Great tip – thanks. I’m not too impressed yet with nvd3’s time series handling and axis formatting. Good timing… things are still quite easy to change at the moment!
Do you have any experience with performance for say 10,000 point datasets?
Hi, I’m doing almost the same thing (graphing temperature datapoints over several days) and NVD3 is really slow at handling massive data. I’ve selected NVD3 for its Time series pane + zoom capability and its general styling. I think the bottleneck is on the NVD3 side and not D3 itself (see http://square.github.com/cubism/ and http://square.github.com/crossfilter/)
Flotr2 is is. Trivial change in my code and it appears to be smaller and faster. Looks great.
very cool can’t wait for the next DIJN installment — I am following along here with my Pi. Meanwhile my bike computer project is progressing slowly — located some cheap reed switches at the ‘dollar store’.

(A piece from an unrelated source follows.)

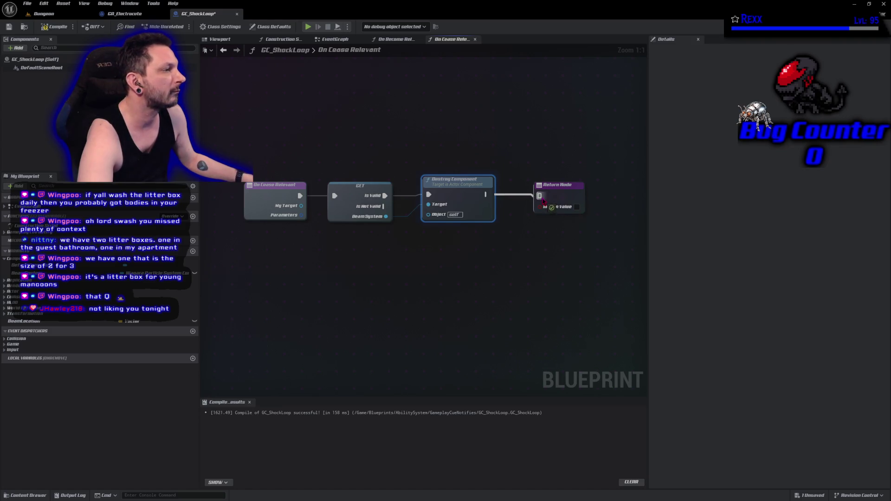
{"action": "left_click", "coordinate": [50, 27]}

for all my “old” data I use rrdtool – http://oss.oetiker.ch/rrdtool/gallery/index.en.html , and a simple cron job every 5 mins to update pngs of the graphs… obviously not as whizzy as multi-layered web graphs but fine for relatively slow moving data over short and long time scales.
Being a round-robin database it never fills up, and can be set to do all the averaging, maximums, minimums etc automatically over whatever timescales you need….

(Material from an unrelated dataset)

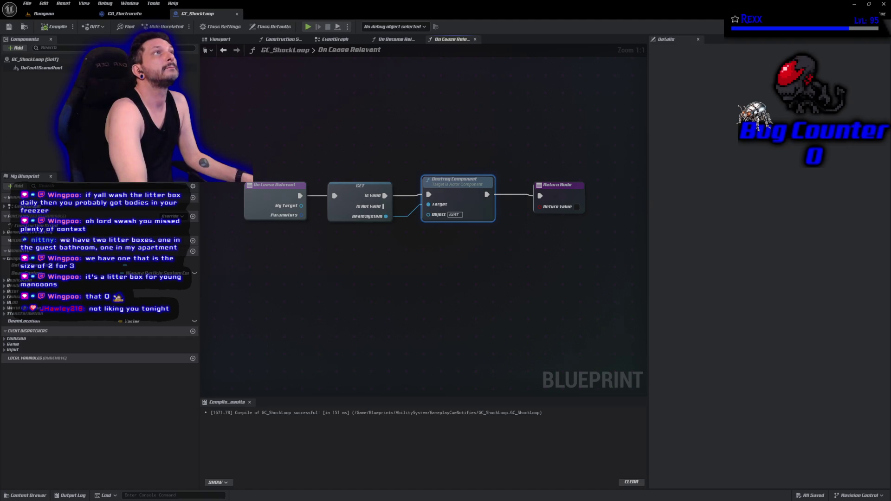
{"action": "left_click", "coordinate": [44, 13]}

Would Graphite (http://graphite.wikidot.com/) be suited for storage? It provides fixed sized storage for time-series data by reducing granularity over time.
Apparently I share my birthday with JeeNode, I’m honoured!
Well, first of all: happy birthday, then, Alex! :)
I’ve looked into rrdtool, but until now found it simpler to just re-implement it for this specific use (i.e. a tiny fraction of it), just like Graphite does. Got a simple setup almost going in Node.js now – the essence of count/sum/min/max aggregation is only a dozen lines of code. Under 1 MB per parameter per year (uncompressed), so it all looks quite feasible so far…
Well I plot about 5 different data sets each with a few hundred points and its pretty snappy. I don’t think you need to worry too much about performance problems.